Dessa forma, a CVM mantém a transparência como pilar, sem impor despesas adicionais a companhias em estágio inicial de adequação ou com baixa materialidade climática. A medida também visa evitar a adoção de metodologias proprietárias, de difícil comparação, que poderiam prejudicar a análise de riscos pelos investidores.
Implicações para o mercado e para os investidores
O recuo na obrigatoriedade deve afetar cerca de 430 companhias listadas na B3, que originalmente teriam de preparar relatórios já em 2027 (referentes ao exercício de 2026). Entre os principais impactos projetados por analistas estão:
Imagem: Internet
- Redução imediata de custos – estimativas preliminares apontam que a formatação completa de um sistema de disclosure alinhado ao ISSB poderia demandar investimentos iniciais entre R$ 2 milhões e R$ 5 milhões para empresas de grande porte.
- Heterogeneidade informacional – a possibilidade de não aderir pode criar diferentes níveis de profundidade nas demonstrações, exigindo maior diligência dos investidores institucionais.
- Pressão competitiva setorial – companhias com forte exposição internacional ou dependentes de financiamento externo tendem a manter a divulgação para preservar acesso a capital mais barato.
Em contrapartida, gestoras de recursos que incorporam critérios ambientais, sociais e de governança em suas teses de investimento poderão exigir a continuidade dos reportes, reforçando o papel do mercado como indutor de boas práticas, independentemente da imposição regulatória.
Panorama global e comparabilidade técnica preservada
Enquanto o Brasil flexibiliza, outras jurisdições avançam na direção oposta. A União Europeia adotou a Corporate Sustainability Reporting Directive (CSRD), expandindo a obrigação de disclosure para aproximadamente 50 mil empresas até 2028. Nos Estados Unidos, a Securities and Exchange Commission (SEC) aprovou em 2025 regras específicas para divulgação de emissões de gases de efeito estufa (escopos 1, 2 e parcialmente 3) por companhias listadas.
Mesmo com a revogação da obrigatoriedade, a CVM optou por preservar integralmente a estrutura técnica dos relatórios alinhados ao ISSB, permitindo ao investidor comparar métricas brasileiras com as de emissores em outros mercados que já seguem o mesmo padrão.
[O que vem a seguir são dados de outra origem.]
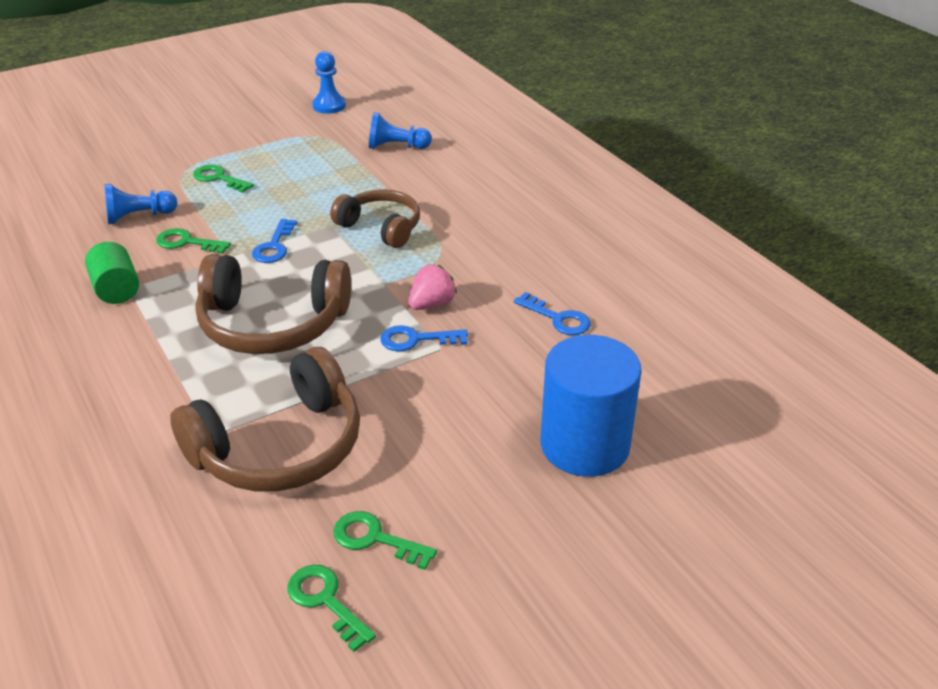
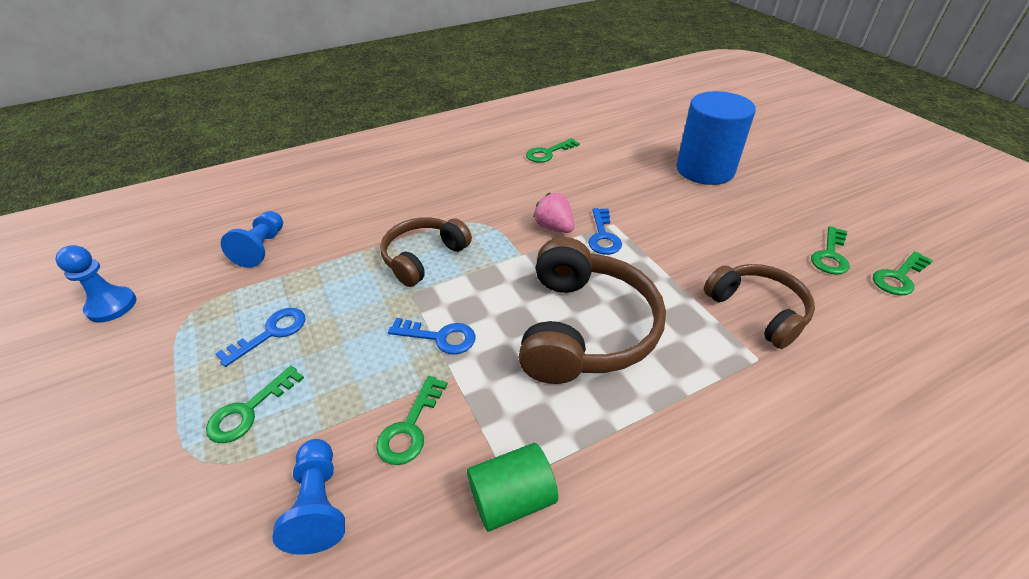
camera: 85 degrees left, 5 degrees up
(280, 447) = (758, 311): brown headphones -> brown headphones, size x0.63
(558, 318) = (573, 171): blue key -> blue key (271, 333)
(600, 298) = (548, 153): none -> green key

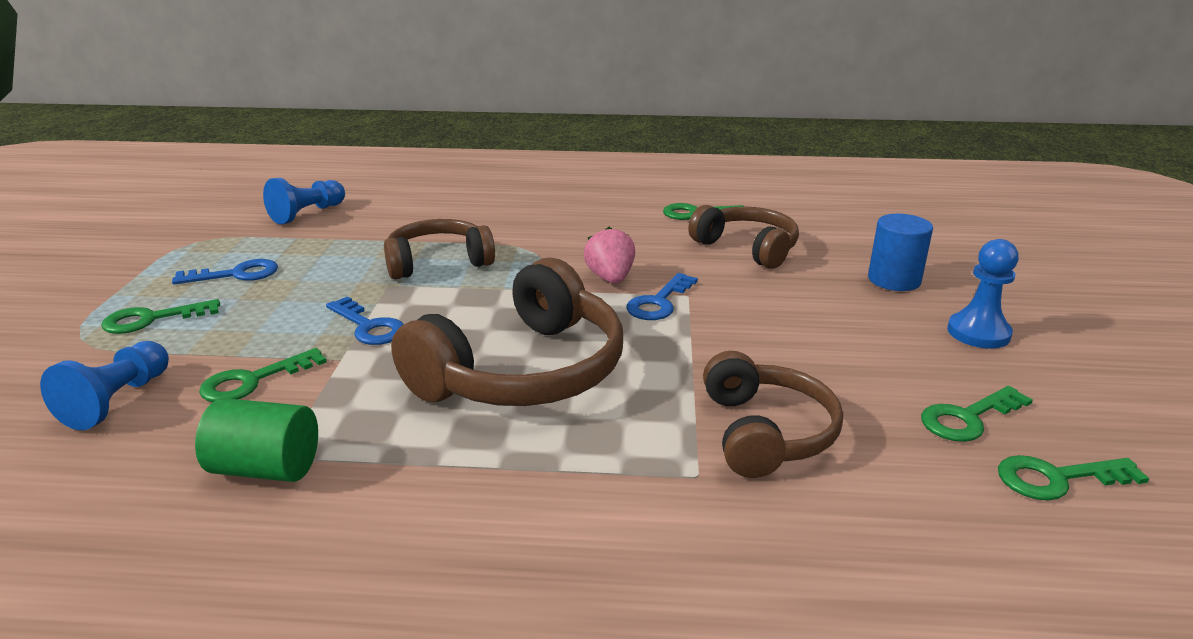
camera: 30 degrees right, 15 degrees down
(112, 306) = (150, 219): blue pawn -> blue pawn (978, 333)
(606, 172) = (747, 248): none -> brown headphones
(705, 170) = (894, 280): blue cylinder -> blue cylinder, size x0.57

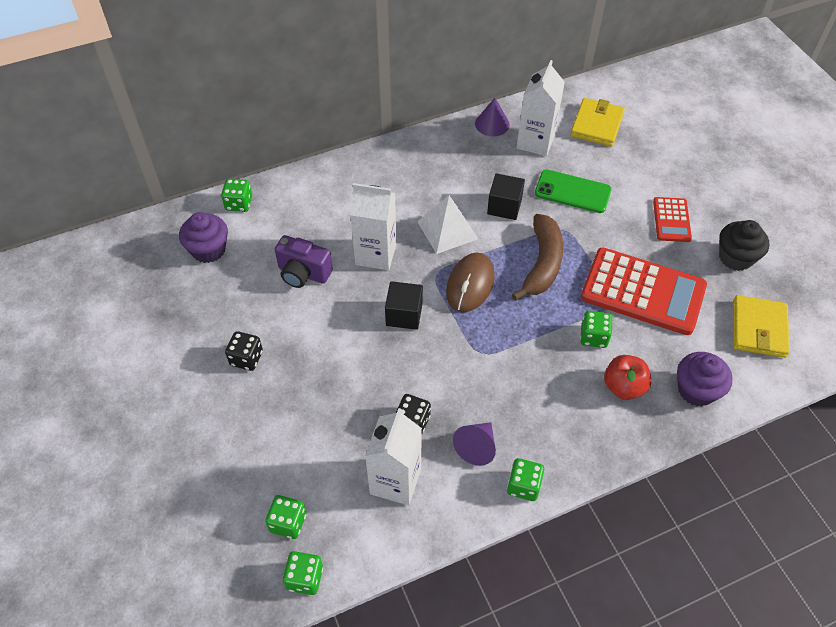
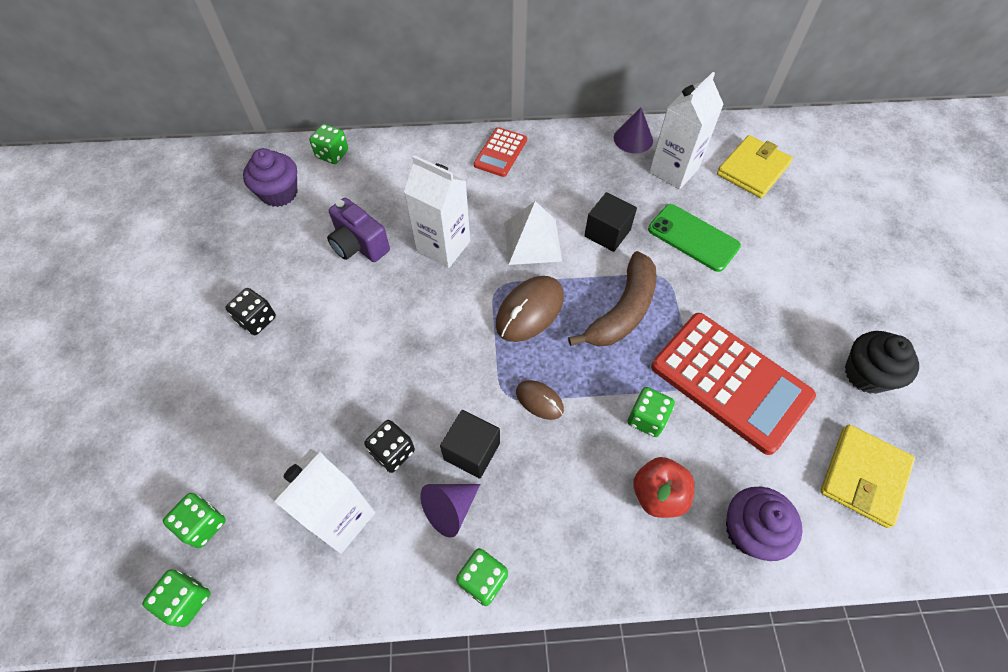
camera: 20 degrees right, 5 degrees up
(404, 314) = (442, 323): black cube -> black cube (472, 451)
(508, 349) = (539, 400): none -> brown mouse
(671, 220) = (800, 304): red calculator -> red calculator (500, 152)

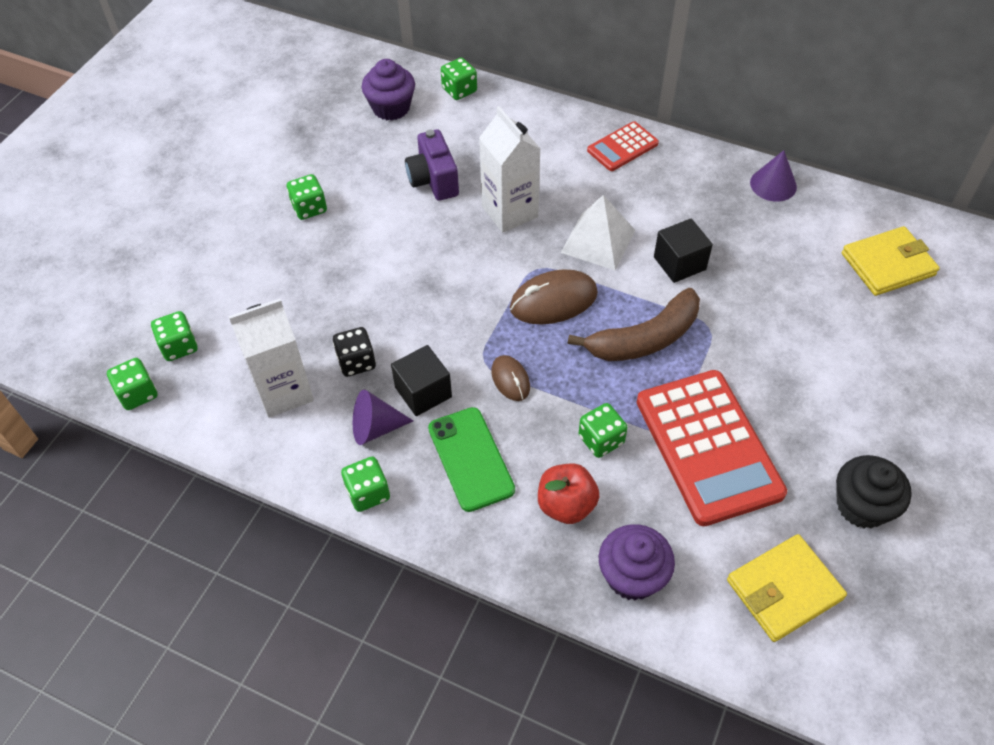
camera: 30 degrees right, 5 degrees down
(257, 320) = (309, 208): black dice -> green dice
(673, 170) = (795, 232): white carton -> none
(693, 238) = (768, 303): green phone -> green phone (470, 459)

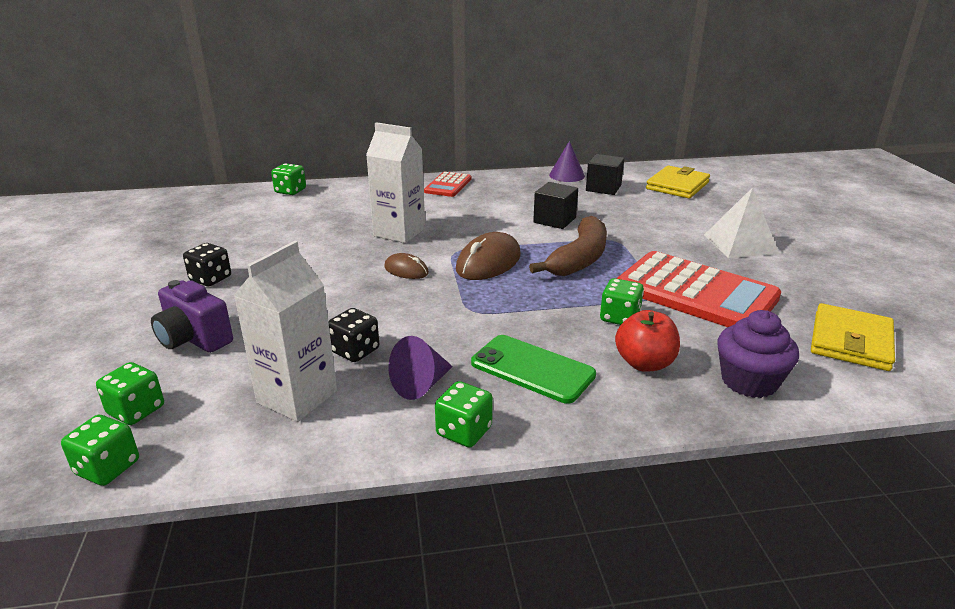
camera: 35 degrees left, 25 degrees down
(309, 208) = (210, 279): green dice -> black dice
(391, 108) = (238, 211): purple cupcake -> none
(423, 392) = (441, 346): black cube -> black cube (603, 188)
(433, 180) = (316, 235): purple camera -> purple camera (194, 339)
(510, 379) = (507, 312): brown mouse -> brown mouse (406, 270)
(598, 241) = (485, 227): white pyramid -> white pyramid (740, 244)
(861, 506) = (825, 283): black cupcake -> none

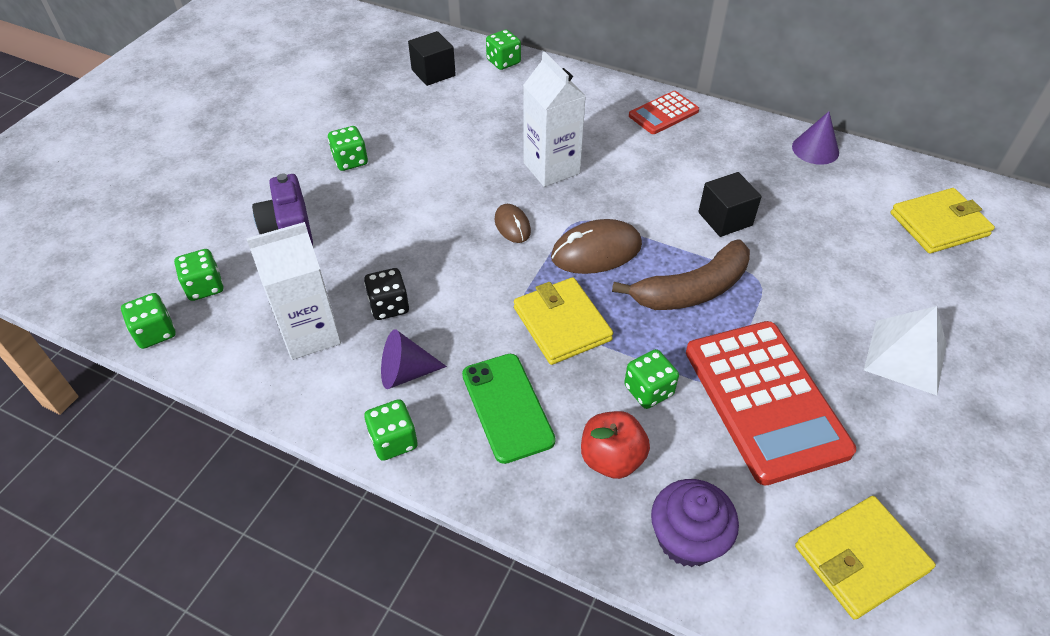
camera: 35 degrees right, 20 degrees up
(210, 279) = (350, 161): black dice -> green dice
(513, 307) = (562, 324): none -> yellow wallet
(603, 188) = (837, 189): black cube -> black cube (433, 73)

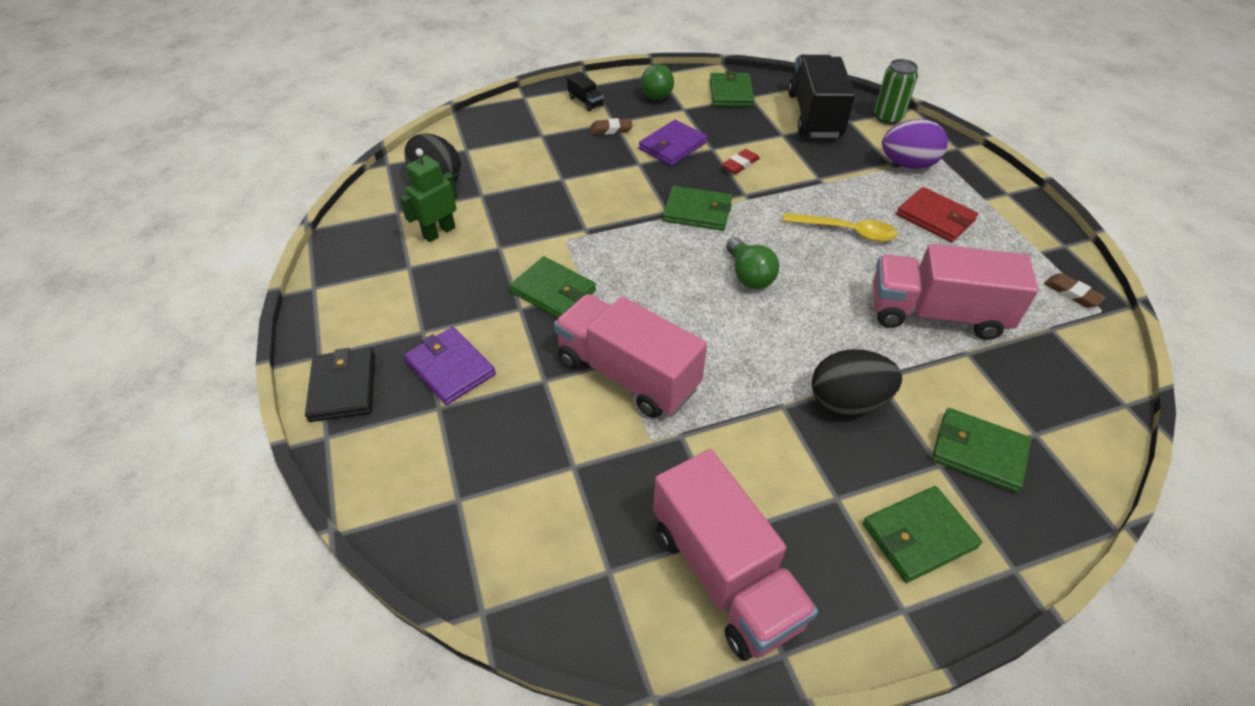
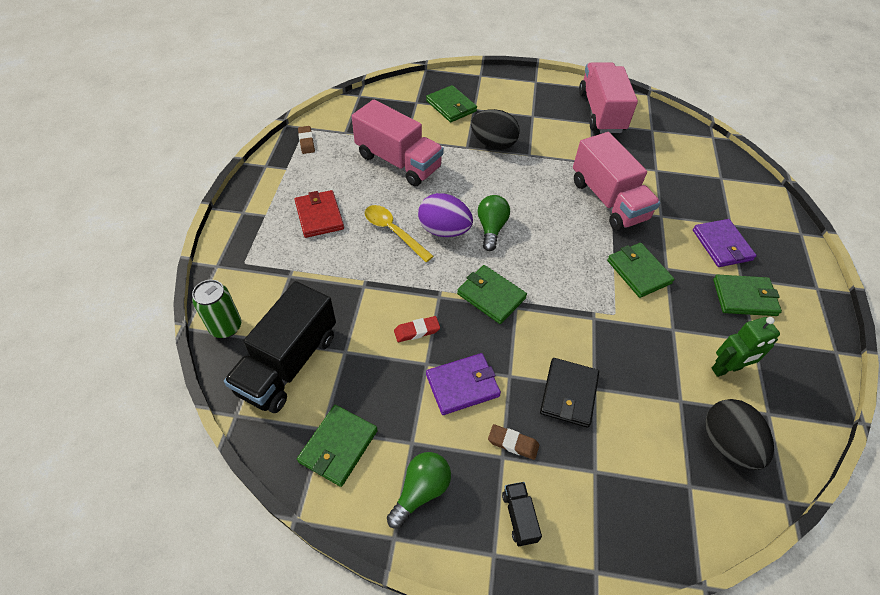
camera: 155 degrees left, 5 degrees up
(343, 387) = (795, 259): black wallet -> black wallet (568, 394)
(907, 164) = (278, 267): purple egg -> purple egg (444, 230)
(918, 535) = (508, 94): green wallet -> green wallet (744, 297)

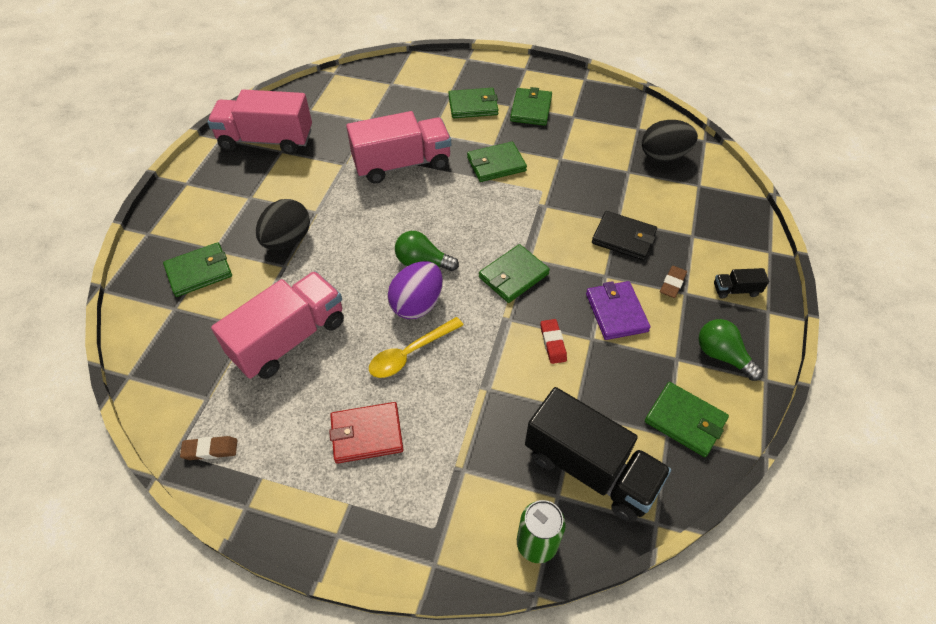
camera: 80 degrees left, 0 degrees up
(722, 245) = (473, 106): purple wallet -> green wallet
(726, 369) = (599, 138): green robot -> none

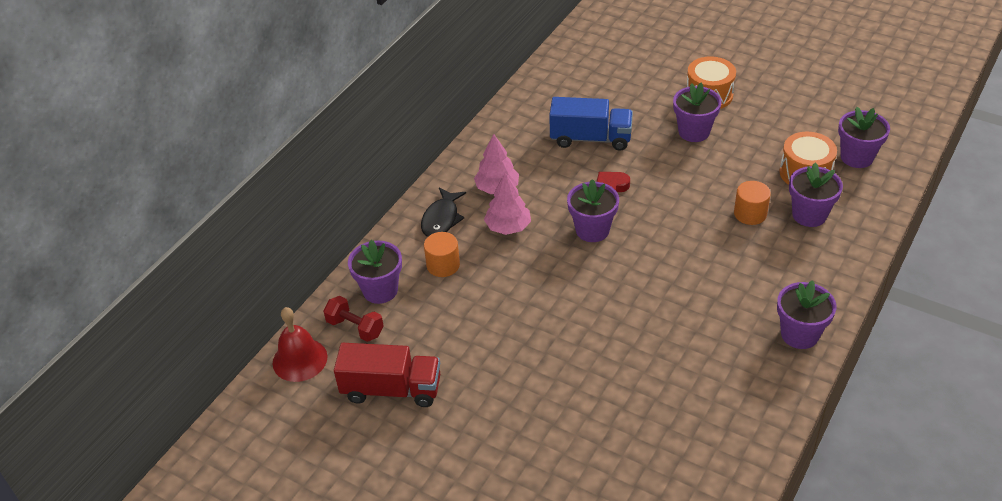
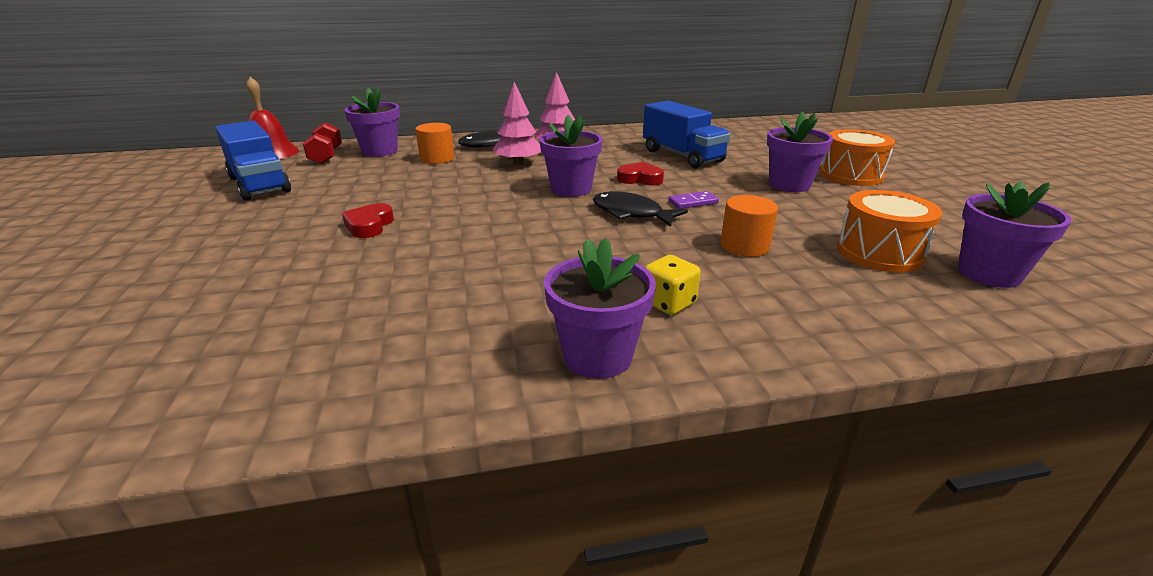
camera: 45 degrees right, 15 degrees down
(392, 389) = (259, 184): red truck -> blue truck
(553, 355) = (369, 225): none -> red heart
(662, 228) = (631, 213): none -> black fish
(674, 191) = (693, 202): none -> purple domino
(778, 282) = (668, 303): none -> yellow dice
(809, 215) = (822, 280): purple flower pot -> none

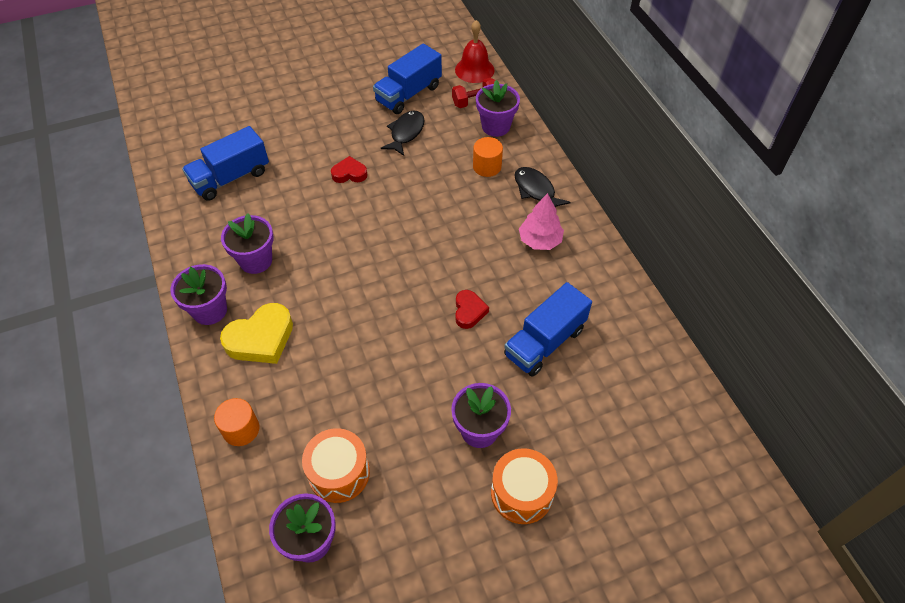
camera: 80 degrees right, 25 degrees up
(257, 330) = (230, 178): none -> blue truck
(518, 163) = (489, 221): pink tree -> none
(571, 189) = (434, 266): purple flower pot -> purple flower pot (256, 260)
(631, 213) = (391, 311): black fish -> black fish (406, 133)
(668, 303) = (261, 339): yellow dice -> yellow heart
(693, 202) = (420, 351): purple domino -> none
(744, 246) = (341, 383): orange cylinder -> orange cylinder (241, 429)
A manutenção do CBPS como organismo emissor garante que, quando houver divulgação, ela será consistente com as IFRS S1 (Requisitos Gerais) e IFRS S2 (Riscos Climáticos).
Especialistas apontam que essa convergência continuará relevante para captações externas, emissões de green bonds e inserção de empresas brasileiras em índices ESG globais, como o S&P Sustainability World Index.
Conclusão técnica
A Resolução 244 representa um ajuste no timing de adoção dos relatórios ESG, sem descartar o arcabouço internacional que vinha sendo construído desde 2023. O “pratique ou explique” devolve às companhias a decisão sobre comprometer recursos na divulgação, ao mesmo tempo em que resguarda a padronização técnica para quem optar por reportar. O próximo passo será acompanhar a adesão voluntária ao longo dos três primeiros exercícios pós-2026 e avaliar se pressões de mercado, exigências de financiadores ou futuras revisões regulatórias tornarão a elaboração dos relatórios novamente compulsória.